### Problem requirements
Could you copy out every line of the data where the word "хлеб" occurs?

### Entries shown
◇ ◇ ◇

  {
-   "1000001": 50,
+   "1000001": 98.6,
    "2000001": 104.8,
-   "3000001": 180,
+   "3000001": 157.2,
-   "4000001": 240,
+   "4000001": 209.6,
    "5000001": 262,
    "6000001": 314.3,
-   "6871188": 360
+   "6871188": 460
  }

◇ ◇ ◇

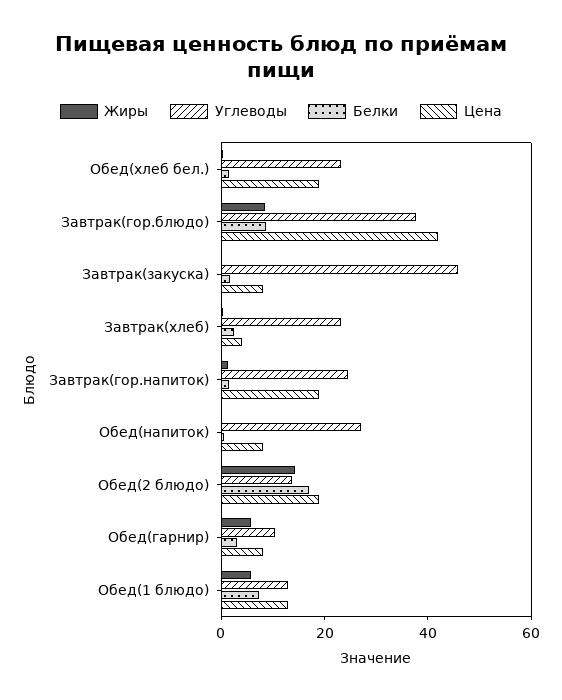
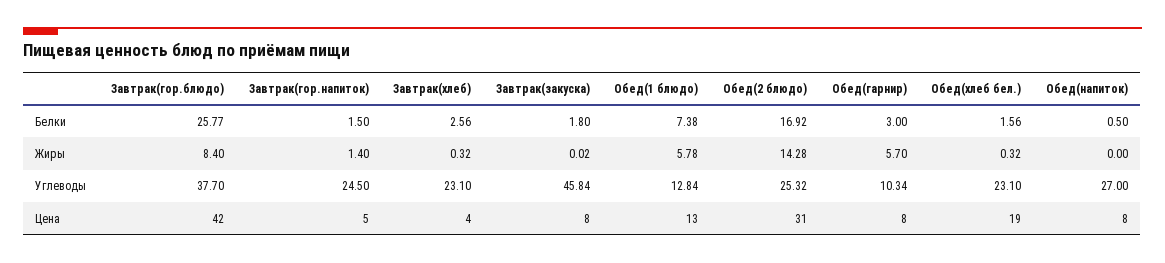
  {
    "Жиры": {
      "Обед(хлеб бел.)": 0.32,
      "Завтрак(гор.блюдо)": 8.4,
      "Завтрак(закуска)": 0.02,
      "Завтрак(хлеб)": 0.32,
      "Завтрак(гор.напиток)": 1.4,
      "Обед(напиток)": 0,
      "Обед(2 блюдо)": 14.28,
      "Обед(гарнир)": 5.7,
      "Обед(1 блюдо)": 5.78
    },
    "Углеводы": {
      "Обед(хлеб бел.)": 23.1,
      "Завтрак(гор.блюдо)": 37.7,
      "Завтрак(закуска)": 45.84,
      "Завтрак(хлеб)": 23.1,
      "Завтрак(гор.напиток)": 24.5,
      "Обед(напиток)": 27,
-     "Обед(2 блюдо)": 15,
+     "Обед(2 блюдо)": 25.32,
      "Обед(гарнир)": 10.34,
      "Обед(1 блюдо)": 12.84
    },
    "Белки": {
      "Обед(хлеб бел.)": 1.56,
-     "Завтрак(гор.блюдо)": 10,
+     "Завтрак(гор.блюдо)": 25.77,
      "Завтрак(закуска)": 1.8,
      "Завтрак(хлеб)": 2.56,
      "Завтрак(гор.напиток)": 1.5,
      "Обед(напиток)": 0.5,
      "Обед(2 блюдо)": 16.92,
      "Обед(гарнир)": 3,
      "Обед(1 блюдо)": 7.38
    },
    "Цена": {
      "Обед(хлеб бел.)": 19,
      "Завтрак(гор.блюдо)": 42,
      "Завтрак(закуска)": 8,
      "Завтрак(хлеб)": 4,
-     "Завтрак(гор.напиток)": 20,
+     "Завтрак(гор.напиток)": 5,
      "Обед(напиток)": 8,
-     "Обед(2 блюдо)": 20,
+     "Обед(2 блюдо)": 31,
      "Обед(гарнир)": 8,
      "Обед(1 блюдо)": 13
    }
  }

◇ ◇ ◇

### Task solution
      "Обед(хлеб бел.)": 0.32,
      "Завтрак(хлеб)": 0.32,
      "Обед(хлеб бел.)": 23.1,
      "Завтрак(хлеб)": 23.1,
      "Обед(хлеб бел.)": 1.56,
      "Завтрак(хлеб)": 2.56,
      "Обед(хлеб бел.)": 19,
      "Завтрак(хлеб)": 4,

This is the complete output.